Chugai Pharmaceutical has teamed up with Gero, offering up to $250 million for the chance to develop antibodies against age-related disease targets identified by its partner's AI-driven platform.
Singapore-based Gero has used human data, physical models and machine learning to understand aging. Gero’s models are designed to predict human health and explain how they reach their conclusions. The approach has led to papers on topics such as how to find biomarkers of age and frailty and a deal with Pfizer to discover fibrotic disease targets.
Chugai, a Japanese company majority owned by Roche, has identified Gero’s platform as complementary to its own capabilities. The deal positions Gero to use its platform to find targets for age-related diseases. Chugai will use its antibody engineering technologies to create candidates that hit the targets.
“Our AI platform is built to identify therapeutic targets that drive multiple age-related diseases and potentially aging itself,” Gero CEO Peter Fedichev said in a statement. “In this collaboration, we aim to translate those insights into therapeutics that can help restore the lost function.”
The deal gives Chugai exclusive worldwide rights to antibodies for the identified targets. In return, the Japanese pharma has made an upfront payment of an undisclosed size and committed up to $250 million in development and sales milestones. Gero is also in line to receive royalties on product sales.

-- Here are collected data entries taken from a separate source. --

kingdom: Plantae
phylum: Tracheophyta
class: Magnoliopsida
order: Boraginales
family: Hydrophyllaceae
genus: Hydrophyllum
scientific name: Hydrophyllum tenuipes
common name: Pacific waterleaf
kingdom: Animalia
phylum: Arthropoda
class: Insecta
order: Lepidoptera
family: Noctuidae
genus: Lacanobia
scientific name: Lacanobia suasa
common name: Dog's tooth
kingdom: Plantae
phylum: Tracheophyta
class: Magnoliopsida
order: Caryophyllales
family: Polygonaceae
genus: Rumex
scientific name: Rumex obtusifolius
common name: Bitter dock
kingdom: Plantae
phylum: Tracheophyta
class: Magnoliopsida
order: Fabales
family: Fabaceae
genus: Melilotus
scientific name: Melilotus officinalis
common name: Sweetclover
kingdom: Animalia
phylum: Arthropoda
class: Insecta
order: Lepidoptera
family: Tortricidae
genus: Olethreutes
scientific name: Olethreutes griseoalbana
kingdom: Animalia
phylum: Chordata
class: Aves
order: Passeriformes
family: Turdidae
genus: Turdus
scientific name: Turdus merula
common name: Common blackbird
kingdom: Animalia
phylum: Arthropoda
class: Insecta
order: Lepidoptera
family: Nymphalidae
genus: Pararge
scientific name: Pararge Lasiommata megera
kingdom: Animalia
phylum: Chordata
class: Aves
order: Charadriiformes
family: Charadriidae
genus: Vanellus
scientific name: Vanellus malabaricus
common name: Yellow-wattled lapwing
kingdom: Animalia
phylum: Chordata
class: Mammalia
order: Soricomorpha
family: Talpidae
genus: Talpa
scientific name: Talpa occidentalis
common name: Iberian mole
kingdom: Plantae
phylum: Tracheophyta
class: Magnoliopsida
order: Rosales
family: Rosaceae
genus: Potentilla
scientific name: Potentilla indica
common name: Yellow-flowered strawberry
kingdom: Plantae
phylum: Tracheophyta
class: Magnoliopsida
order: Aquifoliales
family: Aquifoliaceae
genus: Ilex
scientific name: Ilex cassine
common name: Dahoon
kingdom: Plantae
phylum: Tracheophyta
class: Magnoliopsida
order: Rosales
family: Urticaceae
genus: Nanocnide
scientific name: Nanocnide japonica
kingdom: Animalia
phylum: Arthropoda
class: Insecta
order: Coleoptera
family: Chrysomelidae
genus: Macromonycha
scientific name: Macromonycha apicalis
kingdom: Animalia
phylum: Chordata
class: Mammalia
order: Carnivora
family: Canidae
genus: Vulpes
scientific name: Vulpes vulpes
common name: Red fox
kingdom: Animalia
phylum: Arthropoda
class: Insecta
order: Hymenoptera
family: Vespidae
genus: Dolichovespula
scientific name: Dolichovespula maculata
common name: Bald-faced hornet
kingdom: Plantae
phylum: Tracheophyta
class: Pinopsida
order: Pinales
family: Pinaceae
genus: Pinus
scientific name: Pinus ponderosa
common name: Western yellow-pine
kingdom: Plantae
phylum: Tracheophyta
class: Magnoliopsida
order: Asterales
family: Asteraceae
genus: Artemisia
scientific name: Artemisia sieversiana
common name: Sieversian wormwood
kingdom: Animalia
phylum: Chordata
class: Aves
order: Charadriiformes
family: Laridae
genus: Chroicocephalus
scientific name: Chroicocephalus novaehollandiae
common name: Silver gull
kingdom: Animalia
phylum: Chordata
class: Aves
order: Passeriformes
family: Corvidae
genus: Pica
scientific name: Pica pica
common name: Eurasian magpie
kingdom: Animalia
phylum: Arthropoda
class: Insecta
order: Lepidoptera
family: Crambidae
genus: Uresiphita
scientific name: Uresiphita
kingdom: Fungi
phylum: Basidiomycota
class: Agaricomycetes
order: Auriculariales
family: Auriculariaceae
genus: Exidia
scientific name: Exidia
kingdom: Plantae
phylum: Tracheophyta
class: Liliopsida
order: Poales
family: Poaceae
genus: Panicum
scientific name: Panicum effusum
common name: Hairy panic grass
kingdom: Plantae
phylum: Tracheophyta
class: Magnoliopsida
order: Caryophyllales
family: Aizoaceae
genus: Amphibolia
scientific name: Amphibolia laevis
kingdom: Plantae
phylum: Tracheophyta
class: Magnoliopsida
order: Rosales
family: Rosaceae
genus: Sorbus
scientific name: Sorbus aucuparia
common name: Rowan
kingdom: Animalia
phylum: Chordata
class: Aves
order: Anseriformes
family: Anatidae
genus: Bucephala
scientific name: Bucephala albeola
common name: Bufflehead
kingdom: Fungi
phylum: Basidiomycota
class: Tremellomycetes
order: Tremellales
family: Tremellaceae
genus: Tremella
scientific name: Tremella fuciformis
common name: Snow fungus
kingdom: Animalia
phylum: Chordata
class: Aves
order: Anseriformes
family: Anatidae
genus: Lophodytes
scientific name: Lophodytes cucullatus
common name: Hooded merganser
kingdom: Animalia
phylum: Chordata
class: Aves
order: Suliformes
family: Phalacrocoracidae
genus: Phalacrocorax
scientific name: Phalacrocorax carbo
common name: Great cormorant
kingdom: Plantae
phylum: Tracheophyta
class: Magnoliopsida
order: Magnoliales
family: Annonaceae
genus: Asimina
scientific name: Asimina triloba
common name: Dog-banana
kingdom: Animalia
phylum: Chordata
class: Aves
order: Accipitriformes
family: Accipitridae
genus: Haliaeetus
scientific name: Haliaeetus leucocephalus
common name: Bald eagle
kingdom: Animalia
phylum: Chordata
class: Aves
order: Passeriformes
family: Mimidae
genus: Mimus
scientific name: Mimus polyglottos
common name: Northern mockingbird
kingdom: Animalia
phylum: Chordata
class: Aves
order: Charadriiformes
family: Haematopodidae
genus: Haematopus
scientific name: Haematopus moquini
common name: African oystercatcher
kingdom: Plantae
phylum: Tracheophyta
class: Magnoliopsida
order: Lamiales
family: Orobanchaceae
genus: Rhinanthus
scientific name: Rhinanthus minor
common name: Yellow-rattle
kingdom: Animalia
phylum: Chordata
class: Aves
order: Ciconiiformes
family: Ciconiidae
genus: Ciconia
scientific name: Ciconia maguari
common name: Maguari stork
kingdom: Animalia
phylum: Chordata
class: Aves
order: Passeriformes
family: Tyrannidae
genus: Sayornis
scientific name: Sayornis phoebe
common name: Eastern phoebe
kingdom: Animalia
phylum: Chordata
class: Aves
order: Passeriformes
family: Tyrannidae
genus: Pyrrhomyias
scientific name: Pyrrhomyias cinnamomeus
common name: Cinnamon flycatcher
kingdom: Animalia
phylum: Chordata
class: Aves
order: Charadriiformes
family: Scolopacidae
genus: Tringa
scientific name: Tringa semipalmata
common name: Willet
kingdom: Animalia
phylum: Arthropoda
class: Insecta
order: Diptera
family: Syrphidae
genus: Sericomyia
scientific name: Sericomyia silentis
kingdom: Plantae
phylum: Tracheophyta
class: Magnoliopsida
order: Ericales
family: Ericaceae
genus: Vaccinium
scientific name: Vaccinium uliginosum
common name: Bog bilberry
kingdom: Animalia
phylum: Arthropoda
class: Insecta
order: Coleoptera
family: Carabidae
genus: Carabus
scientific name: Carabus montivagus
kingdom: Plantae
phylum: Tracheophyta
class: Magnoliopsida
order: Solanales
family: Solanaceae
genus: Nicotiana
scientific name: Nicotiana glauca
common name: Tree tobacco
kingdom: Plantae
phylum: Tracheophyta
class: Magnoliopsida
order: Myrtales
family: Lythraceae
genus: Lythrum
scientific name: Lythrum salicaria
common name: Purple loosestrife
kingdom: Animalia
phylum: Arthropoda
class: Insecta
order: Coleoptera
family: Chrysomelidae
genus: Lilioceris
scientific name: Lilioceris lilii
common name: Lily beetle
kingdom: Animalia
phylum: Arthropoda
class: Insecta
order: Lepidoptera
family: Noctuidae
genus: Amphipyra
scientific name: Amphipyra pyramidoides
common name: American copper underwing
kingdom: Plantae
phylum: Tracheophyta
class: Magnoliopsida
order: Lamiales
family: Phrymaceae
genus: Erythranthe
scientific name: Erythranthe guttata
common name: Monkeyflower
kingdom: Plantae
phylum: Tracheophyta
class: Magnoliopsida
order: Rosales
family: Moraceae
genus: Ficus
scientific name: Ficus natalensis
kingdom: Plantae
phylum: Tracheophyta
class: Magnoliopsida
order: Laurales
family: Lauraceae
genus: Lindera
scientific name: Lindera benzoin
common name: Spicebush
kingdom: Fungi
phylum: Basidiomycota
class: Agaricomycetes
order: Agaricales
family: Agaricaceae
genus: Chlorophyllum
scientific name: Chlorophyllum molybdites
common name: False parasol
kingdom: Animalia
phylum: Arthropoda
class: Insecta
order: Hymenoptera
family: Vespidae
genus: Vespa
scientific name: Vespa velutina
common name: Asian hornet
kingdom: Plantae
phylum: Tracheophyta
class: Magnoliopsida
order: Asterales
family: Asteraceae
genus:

Chugai framed the deal as part of its push to become “the world’s top innovator, not just in Japan” by 2030. The company, which discovered Roche products including Actemra and Hemlibra, has turned to AI to help fulfil its ambition. Chugai teamed up with Japanese investor SoftBank in January to develop AI agents capable of autonomously executing clinical development tasks.
If the project is successful, the agents will support development of a pipeline that currently focuses on cancer, immunology, neurology, hematology and ophthalmology. Chugai also has programs in areas such as obesity that fall outside of its core therapeutic areas.